# ACTIVITY
Answer these questions from the Tuberculosis Awareness Month page below:
1. On what date does TB Day fall?
2. By what percentage did the TB death rate drop between 1990 and 2012?
3. In which city did Dr. Robert Koch announce his discovery?

# SOURCE PASSAGE
.....

Tuberculosis Awareness Month 2023

Observed from the 1st to the 31st of March 2023.

Tuberculosis (TB) causes thousands of deaths every year in South Africa and the rest of the world.

Facts about TB

  • Tuberculosis (TB) is second only to HIV/AIDS as the greatest killer worldwide due to a single infectious agent.
  • In 2012, 8.6 million people fell ill with TB and 1.3 million died from TB.
  • Over 95% of TB deaths occur in low- and middle-income countries, and it is among the top three causes of death for women aged 15 to 44.
  • In 2012, an estimated 530 000 children became ill with TB and 74 000 HIV-negative children died of TB.
  • TB is a leading killer of people living with HIV causing one-fifth of all deaths.
  • Multi-drug resistant TB (MDR-TB) is present in virtually all countries surveyed.
  • The estimated number of people falling ill with tuberculosis each year is declining, although very slowly, which means that the world is on track to achieve the Millennium Development Goal to reverse the spread of TB by 2015.
  • The TB death rate dropped by 45% between 1990 and 2012.
  • An estimated 22 million lives were saved through the use of DOTS and the Stop TB Strategy recommended by WHO.

Background

TB Day on 24 March commemorates the day in 1882 when Dr. Robert Koch astounded the scientific community by announcing that he had discovered the cause of tuberculosis, the TB bacillus.

At the time of Koch’s announcement in Berlin, TB was raging through Europe and the Americas, causing the death of one out of every seven people. Koch’s discovery opened the way for diagnosing and curing tuberculosis.

.....

# AVAILABLE DATA
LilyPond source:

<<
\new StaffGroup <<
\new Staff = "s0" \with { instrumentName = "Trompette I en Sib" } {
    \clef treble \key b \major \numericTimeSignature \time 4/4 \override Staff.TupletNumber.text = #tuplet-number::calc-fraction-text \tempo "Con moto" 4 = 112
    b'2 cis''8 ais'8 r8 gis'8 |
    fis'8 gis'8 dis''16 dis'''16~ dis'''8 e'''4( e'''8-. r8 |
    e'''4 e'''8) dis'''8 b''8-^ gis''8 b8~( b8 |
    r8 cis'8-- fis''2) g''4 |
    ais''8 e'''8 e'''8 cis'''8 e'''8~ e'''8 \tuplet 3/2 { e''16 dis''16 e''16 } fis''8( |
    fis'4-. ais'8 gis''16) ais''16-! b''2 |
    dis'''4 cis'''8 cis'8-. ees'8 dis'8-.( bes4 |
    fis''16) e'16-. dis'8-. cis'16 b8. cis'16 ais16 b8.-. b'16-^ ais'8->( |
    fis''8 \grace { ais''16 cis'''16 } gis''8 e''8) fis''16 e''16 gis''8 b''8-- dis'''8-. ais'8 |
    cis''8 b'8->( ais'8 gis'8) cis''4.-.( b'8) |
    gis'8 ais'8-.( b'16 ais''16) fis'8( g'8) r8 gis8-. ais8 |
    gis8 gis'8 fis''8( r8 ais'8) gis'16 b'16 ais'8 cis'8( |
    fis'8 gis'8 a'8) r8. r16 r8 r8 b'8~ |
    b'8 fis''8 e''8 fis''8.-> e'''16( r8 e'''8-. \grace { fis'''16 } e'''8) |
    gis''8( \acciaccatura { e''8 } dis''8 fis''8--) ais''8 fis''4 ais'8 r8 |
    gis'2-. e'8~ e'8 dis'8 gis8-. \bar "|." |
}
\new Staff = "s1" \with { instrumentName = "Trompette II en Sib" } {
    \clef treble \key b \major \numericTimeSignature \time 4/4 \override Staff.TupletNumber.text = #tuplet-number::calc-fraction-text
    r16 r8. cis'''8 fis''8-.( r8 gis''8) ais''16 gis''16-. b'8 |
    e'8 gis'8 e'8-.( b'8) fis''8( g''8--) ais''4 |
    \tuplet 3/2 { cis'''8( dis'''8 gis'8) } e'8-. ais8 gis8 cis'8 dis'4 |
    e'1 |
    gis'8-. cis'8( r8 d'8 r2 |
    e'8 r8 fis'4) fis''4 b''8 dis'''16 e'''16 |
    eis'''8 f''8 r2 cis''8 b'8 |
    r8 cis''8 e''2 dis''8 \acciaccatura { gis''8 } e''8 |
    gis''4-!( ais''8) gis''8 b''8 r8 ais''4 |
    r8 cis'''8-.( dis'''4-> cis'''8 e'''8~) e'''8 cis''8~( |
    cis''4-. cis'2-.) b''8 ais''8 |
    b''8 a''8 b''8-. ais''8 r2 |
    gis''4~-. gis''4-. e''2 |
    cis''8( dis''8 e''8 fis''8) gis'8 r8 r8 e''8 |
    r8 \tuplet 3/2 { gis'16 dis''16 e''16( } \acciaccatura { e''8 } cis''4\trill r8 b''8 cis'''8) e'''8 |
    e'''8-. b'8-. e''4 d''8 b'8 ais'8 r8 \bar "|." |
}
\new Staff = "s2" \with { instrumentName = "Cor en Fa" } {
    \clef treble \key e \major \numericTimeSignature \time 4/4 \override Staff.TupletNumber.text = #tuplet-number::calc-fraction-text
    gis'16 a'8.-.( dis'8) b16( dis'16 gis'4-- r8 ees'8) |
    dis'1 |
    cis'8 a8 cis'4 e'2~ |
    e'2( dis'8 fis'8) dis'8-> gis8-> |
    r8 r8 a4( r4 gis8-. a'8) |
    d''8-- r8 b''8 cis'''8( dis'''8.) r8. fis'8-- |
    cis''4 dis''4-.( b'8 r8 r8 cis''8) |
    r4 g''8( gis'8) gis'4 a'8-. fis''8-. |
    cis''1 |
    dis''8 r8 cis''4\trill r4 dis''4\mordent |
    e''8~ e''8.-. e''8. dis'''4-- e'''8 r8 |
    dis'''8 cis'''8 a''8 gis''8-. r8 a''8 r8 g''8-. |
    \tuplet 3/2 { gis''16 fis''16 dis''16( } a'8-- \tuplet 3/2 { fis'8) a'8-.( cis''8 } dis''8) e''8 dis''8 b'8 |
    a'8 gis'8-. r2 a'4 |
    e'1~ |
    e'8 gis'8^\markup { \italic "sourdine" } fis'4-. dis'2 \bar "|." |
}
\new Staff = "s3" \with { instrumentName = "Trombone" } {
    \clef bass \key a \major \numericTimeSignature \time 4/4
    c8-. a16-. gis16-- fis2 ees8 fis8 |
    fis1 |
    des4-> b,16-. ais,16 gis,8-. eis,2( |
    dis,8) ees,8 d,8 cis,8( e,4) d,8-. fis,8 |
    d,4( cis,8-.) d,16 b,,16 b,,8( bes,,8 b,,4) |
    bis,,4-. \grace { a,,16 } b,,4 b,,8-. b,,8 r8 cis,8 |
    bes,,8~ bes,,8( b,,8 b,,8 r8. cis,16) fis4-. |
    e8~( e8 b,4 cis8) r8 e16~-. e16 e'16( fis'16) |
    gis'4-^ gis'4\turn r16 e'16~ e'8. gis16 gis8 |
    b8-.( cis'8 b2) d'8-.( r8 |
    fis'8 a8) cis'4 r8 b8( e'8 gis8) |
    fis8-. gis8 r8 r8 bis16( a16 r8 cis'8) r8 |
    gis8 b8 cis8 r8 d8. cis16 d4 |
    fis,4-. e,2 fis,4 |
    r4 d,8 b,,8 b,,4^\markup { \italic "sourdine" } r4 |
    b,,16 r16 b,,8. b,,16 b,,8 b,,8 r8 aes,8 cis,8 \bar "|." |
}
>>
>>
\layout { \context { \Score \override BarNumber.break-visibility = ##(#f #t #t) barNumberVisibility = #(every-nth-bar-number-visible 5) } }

.....

# ANSWER TO THIS EXERCISE
1. 24 March
2. 45%
3. Berlin